2020.10.22

うまい、まずいではなく迫力。「羽根屋」を作る蔵元の手

「お酒を造るとき、今の立場になった怖さと、
若いころの怖さは何が違いますか?」

この問いに、富美菊酒造の杜氏・羽根さんはこう答えました。

「若いころは、ぎりぎりの生活の中で生み出す環境の怖さ。
今は、その頃の迫力を取り戻せないことです。」

絵の具を買うか、その日のご飯を買うか迷ったとき
絵の具を買う。
思わずご飯の方に手が伸びそうになるけれど
絵の具を選ぶ。
そんなとある絵描きのお話をしてくださいました。

ぎりぎりの生活の中から生み出す迫力。
芸術も酒造りも一緒のように感じます。

ビビッドブルーのネクタイに爽やかなシャツに身を包んだ羽根さんは、
「地元富山湾の寒ブリが美味しいんです!」と、にっこり顔。

撮影にも気軽に応じてくださり、
おしゃべりも止まりません。

しかし、お酒づくりの話を始めると深い声色、ギラリとした目つきへ変化しました。
思わずこちらも緊張します。

今は四季にお酒が造れる時代へ変わり、
一か月の中でも目まぐるしく変化する様は
24季節があるともいわれます。

その微妙な感覚をお酒造りで感じる。

「布のめくり具合ひとつで、えらいことになってしまう。
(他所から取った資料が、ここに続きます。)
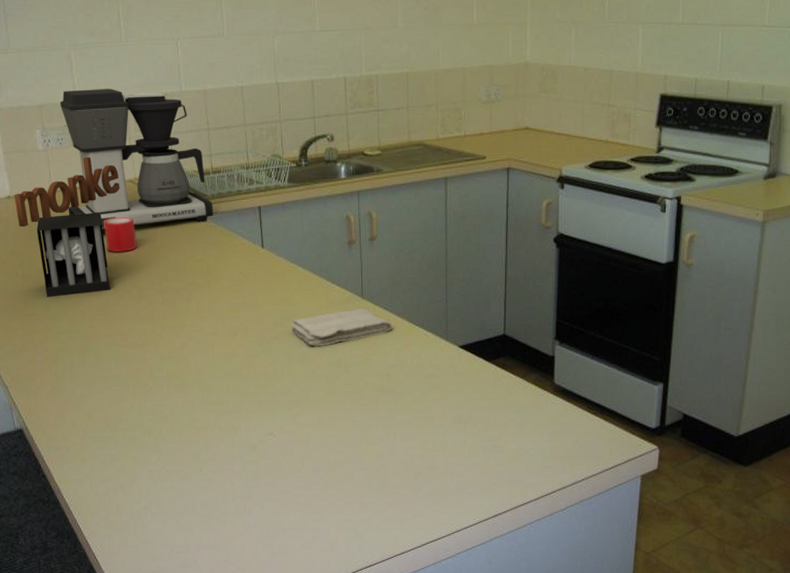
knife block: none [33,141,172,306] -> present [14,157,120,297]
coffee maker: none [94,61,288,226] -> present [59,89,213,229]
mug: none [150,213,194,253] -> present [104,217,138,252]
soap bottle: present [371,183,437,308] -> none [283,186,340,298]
」

けれども、それを正解か失敗かで考えることではなくおもいきってやること。
そんな自身の経験こそが、微妙な感覚が育つ現場になるのだという。

自身の経験の積み重ねたお酒造りを、
後世に継ぐためには今も現場に立ち続け、
自分が居ない日もおなじものが出来るように
伝えていくのだそう。

お酒を造るには、人間性。
勘のいい子より、こつこつ積み重ねた経験と
チームワークで造り上げるもの。

そんなつくり手の人間性こそが、
お酒を未来へ繋ぐ精神性なんだと深く感じました。